Supervisor: Prof. Stefan Carlsson

Export to calendar

Abstract

Many computer vision tasks such as object detection, pose estimation, and alignment are directly related to the estimation of correspondences over instances of an object class. Other tasks such as image classification and verification if not completely solved can largely benefit from correspondence estimation.

This thesis presents practical approaches for tackling the correspondence estimation problem with an emphasis on deformable objects. Different methods presented in this thesis greatly vary in details but they all use a combination of generative and discriminative modeling to estimate the correspondences from input images in an efficient manner. While the methods described in this work are generic and can be applied to any object, two classes of objects of high importance namely human body and faces are the subjects of our experimentations.

When dealing with human body, we are mostly interested in estimating a sparse set of landmarks – specifically we are interested in locating the body joints.

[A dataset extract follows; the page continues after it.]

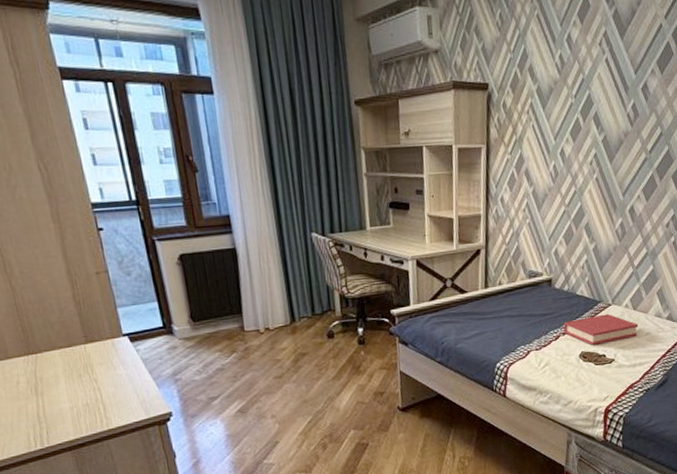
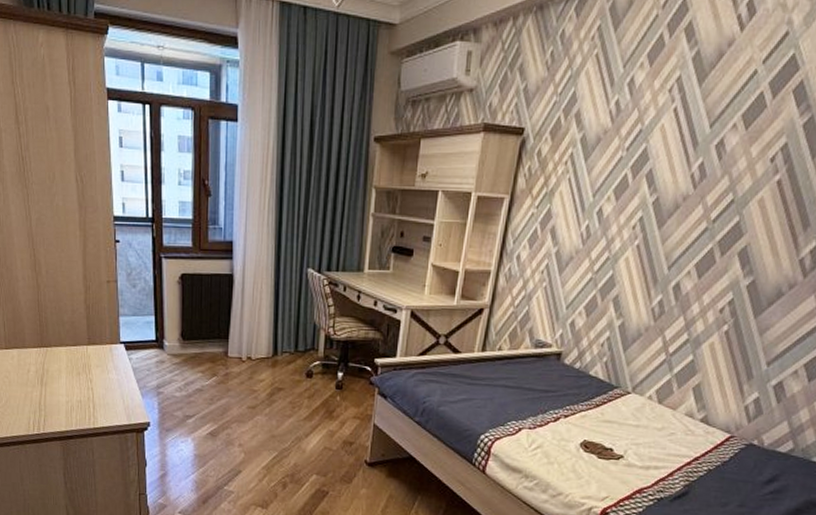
hardback book: present [563,314,639,345] -> none [566,402,662,436]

We use pictorial structures to model the articulation of the body parts generatively and learn efficient discriminative models to localize the parts in the image. This is a common approach explored by many previous works. We further extend this hybrid approach by introducing higher order terms to deal with the double-counting problem and provide an algorithm for solving the resulting non-convex problem efficiently. In  another work we explore the area of multi-view pose estimation where we have multiple calibrated cameras and we are interested in determining the pose of a person in 3D by aggregating 2D information. This is done efficiently by discretizing the 3D search space and use the 3D pictorial structures model to perform the inference.

In contrast to the human body, faces have a much more rigid structure and it is relatively easy to detect the major parts of the face such as eyes, nose and mouth, but performing dense correspondence estimation on faces under various poses and lighting conditions is still challenging. In a first work we deal with this variation by partitioning the face into multiple parts and learning separate regressors for each part. In another work we take a fully discriminative approach and learn a global regressor from image to landmarks but to deal with insufficiency of training data we augment it by a large number of synthetic images. While we have shown great performance on the standard face datasets for performing correspondence estimation, in many scenarios the RGB signal gets distorted as a result of poor lighting conditions and becomes almost unusable. This problem is addressed in another work where we explore use of depth signal for dense correspondence estimation. Here again a hybrid generative/discriminative approach is used to perform accurate correspondence estimation in real-time.